Thursday, July 03, 2008

Girlfriends, and more girlfriends

The first thing my dad said to me, when he picked us up at the airport and I gave him a hug, was "wow, you're a lot bigger than P."  P is his "hottie"(his word, not mine) in Indiana.  He just got back from visiting her for a week a few days ago.  I felt the vomit creep into my mouth.  I ran around the car and got in the other side just to get away from him!  

Since we have been here (less than 24 hours), my dad has talked about P non-stop.  I am currently at a coffee shop so that I can high speed internet.  He asked me to research airline tickets to Indiana.  He drove on his last trip and is lucky to be alive as he dozed off somewhere in Wisconsin and sideswiped the guard rail.  He's 79 and we have all agreed that he will never travel that far again in a car.  Feeling jealous, I asked him when he was flying to Salt Lake.  He decided to combine it with a trip to P.  I guess I can handle equal status.

It has been pretty difficult to listen to all this talk about another woman, but I am slowly adjusting.  I have to keep things in perspective.  If she makes him happy, then that's great.

To top things off, my brother came by with his girlfriend, B, last night.  They make a cute couple.  I was internally critical, but am working on being less judgmental in general.  The cleanse and all.  

As we start our time here, we have so much to look forward to.  Spending time with the cousins, doing a lot of swimming and shopping, and just plain relaxing.  Tomorrow is my brother's birthday and we are going to the park where I watched fireworks as a kid.  

Life seems like one big circle.


7 comments:

Anonymous said...

Carol, i know it is difficult to think, hear, see, or whatever about your dad and his "hotties". After being married for so long, he is not used to being alone.

I know you said previously that their marriage wasn't the best...but i am sure at one time it was great...and despite it not being "good", they loved each other and needed each other.

You are his baby...no matter what...and no one will ever replace you or your mother in his heart.

Melissa

Mom said...

Carol, my mom was the caregiver in the marriage. My dad was sick for the last 10 years of his life. They bickered a lot. My dad's illness kept them from flying and doing anything fun. My dad passed away in 2005 and my mom has traveled quite a bit to see all of us because we live all over the US. Last time I saw her, in February, she admitted that she is really lonely and nights are the hardest. I think your dad is lonely and just wants companionship. As our parents just want to see their children happy, I just want my mom to be happy for the rest on the time she is here on earth. She deserves it because she gave up a lot to care for my dad. It's hard, I can be sure for you but give him your support and hope that he has someone in his life besides his children to spend time with.

Lauri said...

It is very hard to deal with Dad having girlfriends after Mom's death. My 67 year old dad is currently dating a woman who is my age (45), doesn't speak English (Dad doesn't speak her language - Spanish - either) and who isn't a legal citizen of the US. I've been as quiet as I can be about it (dad would say not very quiet), but now I hear she wants to get married and bring her 14 year old girl with a drug problem to move in to my father's house.

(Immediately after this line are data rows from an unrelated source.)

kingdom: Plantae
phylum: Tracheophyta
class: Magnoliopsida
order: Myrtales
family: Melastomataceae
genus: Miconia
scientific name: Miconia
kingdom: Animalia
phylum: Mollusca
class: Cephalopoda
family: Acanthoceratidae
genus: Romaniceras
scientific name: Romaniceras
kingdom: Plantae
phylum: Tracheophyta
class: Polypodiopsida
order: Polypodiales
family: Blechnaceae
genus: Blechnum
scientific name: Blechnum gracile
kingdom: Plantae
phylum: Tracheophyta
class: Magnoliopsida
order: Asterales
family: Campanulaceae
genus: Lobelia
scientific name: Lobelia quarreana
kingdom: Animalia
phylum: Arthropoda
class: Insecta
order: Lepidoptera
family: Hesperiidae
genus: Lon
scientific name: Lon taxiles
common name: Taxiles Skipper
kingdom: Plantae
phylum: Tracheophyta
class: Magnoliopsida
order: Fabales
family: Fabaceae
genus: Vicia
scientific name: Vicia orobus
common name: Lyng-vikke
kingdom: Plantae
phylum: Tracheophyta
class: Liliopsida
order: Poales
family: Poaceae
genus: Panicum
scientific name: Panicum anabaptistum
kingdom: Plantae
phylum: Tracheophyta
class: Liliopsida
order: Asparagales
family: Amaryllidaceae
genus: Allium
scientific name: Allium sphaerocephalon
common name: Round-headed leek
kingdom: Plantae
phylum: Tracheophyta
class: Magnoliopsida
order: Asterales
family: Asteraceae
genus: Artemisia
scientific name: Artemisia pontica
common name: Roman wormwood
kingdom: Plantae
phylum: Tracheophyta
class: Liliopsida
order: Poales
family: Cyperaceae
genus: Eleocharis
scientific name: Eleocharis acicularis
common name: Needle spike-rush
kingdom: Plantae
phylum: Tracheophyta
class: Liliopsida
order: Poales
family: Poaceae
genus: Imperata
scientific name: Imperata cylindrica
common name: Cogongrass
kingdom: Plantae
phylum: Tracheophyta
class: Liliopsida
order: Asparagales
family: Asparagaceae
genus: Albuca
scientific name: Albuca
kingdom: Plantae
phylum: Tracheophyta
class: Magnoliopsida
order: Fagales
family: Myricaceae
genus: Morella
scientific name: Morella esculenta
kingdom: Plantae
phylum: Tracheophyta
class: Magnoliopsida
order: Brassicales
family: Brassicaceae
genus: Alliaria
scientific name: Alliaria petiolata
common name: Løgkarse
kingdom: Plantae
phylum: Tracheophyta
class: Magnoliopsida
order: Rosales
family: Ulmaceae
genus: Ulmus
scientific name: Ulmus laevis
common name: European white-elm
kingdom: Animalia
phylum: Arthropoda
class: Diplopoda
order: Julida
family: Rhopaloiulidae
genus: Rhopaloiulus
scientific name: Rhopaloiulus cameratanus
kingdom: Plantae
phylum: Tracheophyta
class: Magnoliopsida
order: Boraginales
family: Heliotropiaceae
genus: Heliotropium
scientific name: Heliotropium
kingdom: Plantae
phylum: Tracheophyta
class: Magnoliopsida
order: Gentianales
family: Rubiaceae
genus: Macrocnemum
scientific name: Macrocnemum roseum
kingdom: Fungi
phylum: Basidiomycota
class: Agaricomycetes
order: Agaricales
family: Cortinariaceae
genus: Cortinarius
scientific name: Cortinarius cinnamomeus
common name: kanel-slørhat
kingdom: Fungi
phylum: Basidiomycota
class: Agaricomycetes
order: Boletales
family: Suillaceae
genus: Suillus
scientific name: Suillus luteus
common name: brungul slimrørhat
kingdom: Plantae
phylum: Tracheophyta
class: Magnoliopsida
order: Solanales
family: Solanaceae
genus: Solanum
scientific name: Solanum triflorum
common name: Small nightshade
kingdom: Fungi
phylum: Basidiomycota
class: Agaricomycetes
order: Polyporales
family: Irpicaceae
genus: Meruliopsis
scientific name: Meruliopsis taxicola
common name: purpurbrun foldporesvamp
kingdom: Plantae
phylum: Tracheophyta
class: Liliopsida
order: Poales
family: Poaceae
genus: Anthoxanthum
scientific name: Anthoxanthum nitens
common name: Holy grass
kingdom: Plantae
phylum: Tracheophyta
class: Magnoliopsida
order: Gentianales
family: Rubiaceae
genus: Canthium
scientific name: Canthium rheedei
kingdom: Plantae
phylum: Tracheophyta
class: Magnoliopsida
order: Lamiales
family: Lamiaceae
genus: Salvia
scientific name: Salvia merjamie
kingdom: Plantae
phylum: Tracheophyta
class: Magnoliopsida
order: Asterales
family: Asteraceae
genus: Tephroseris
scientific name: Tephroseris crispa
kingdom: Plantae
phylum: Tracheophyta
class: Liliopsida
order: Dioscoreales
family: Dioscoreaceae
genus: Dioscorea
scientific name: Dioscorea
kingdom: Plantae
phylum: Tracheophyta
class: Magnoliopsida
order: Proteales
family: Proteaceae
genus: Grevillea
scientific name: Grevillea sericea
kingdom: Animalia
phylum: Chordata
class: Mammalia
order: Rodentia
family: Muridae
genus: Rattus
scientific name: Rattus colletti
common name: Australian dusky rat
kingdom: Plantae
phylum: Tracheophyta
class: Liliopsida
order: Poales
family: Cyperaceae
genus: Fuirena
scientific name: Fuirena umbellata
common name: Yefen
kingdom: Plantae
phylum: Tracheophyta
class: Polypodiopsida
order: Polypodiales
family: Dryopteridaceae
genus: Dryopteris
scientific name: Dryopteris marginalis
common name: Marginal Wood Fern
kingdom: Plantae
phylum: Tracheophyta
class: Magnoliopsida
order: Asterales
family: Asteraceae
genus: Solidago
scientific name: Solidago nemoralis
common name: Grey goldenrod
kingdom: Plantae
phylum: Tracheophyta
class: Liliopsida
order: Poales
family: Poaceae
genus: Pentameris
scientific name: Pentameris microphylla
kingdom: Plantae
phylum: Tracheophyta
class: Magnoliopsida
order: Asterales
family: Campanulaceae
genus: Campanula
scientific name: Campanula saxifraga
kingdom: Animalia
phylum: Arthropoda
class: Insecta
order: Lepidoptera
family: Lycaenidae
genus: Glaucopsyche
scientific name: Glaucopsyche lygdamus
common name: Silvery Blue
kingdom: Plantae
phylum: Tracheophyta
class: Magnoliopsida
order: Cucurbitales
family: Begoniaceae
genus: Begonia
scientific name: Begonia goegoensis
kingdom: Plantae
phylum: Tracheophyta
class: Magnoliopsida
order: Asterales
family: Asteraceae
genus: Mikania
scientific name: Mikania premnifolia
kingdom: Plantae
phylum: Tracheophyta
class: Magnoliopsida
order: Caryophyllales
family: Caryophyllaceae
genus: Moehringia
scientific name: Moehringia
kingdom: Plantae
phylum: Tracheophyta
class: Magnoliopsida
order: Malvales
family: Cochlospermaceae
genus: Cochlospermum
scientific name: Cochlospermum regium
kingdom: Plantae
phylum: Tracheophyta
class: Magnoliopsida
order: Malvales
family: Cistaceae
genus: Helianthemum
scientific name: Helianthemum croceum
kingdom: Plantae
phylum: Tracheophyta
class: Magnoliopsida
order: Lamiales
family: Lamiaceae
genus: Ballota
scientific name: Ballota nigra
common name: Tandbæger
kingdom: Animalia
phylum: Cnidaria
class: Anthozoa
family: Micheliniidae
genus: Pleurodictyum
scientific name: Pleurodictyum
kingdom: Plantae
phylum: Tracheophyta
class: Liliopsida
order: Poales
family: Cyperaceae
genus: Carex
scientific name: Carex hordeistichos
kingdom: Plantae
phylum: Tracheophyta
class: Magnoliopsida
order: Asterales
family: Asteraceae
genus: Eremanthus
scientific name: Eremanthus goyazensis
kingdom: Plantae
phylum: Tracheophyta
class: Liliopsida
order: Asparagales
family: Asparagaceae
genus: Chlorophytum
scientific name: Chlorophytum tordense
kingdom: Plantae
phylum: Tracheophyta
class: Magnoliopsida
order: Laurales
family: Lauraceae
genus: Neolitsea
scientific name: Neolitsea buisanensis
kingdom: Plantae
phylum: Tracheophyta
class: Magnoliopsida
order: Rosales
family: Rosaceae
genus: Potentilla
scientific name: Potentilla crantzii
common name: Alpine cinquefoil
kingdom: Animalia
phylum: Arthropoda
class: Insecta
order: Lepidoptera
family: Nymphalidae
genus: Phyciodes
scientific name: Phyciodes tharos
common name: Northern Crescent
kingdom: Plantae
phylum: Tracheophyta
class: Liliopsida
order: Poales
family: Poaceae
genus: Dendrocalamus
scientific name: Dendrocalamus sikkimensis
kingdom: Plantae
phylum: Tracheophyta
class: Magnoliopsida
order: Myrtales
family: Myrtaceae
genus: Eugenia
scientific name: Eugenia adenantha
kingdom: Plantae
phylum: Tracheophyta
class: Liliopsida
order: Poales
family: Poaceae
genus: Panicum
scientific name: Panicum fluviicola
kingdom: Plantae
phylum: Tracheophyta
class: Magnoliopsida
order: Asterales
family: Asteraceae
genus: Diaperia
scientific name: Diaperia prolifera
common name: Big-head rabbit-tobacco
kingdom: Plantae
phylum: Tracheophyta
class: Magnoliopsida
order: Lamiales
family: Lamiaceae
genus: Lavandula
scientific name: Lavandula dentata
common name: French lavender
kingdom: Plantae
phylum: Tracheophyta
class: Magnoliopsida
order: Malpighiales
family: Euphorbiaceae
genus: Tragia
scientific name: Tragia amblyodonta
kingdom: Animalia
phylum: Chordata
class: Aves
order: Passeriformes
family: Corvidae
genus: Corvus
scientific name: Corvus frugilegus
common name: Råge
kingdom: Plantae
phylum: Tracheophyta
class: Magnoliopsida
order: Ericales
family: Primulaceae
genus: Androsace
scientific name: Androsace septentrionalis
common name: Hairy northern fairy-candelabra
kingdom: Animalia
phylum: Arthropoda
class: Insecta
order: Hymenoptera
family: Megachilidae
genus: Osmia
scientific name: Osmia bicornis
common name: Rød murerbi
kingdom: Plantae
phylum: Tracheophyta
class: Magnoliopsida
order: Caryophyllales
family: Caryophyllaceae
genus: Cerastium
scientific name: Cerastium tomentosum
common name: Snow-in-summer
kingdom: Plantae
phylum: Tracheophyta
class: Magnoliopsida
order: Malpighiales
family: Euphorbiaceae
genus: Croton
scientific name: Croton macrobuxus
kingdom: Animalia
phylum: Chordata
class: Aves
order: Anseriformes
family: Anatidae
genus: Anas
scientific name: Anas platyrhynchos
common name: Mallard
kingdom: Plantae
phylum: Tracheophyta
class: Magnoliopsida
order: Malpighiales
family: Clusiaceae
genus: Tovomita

His grandchildren live 5 minutes away and he has no time for them - didn't even see his grandson on his birthday and chose the girlfriend's family over us on father's day. Believe it or not, we used to be very, very close...he simply breaks my heart...

I guess the point of this never ending diatribe (sorry) is that it is very hard, but at least he's talking about her in what seems to be an honest way. Don't be afraid, however, to lovingly tell him when he crosses a line - such as comparing the GF to mom in a personal way or pushing the relationship on you too hard...you have a right to take your time to adjust...sounds like you are doing everything you can to treat him with respect and love - what an awesome example you set...

I've about reached my limit with my dad. I know you can find the balance that will let you love him and honestly be happy for him without compromising your feelings. I'm pulling for you...

Karen said...

I think you are doing a great job a coping with these issues' You heart is in the right place (if they are happy) and that's the best thing. have a great trip

Anonymous said...

As disturbing as the thought of a parent dating is, the flip side would be the guilt load acquired if he were telling you how lonely and miserable he is.

Which is worse, listening to dad share his fun, or his misery?

Suburban Turmoil said...

Yipe. It's never a good thing to hear the word "hottie" come out of your father's mouth, no matter your age!

Sounds like you're handling it all quite well, though, Carol, as usual. :)

Anonymous said...

My mother passed away 3 years ago and I'm in now the same boat with my stepfather. I actually will be meeting his "hottie" this weekend. I'm tense and nauseous already. I'm not sure I'll ever be okay with it, but I keep telling myself that he deserves to be happy. No one should spend their life alone. I hope you are able to find peace.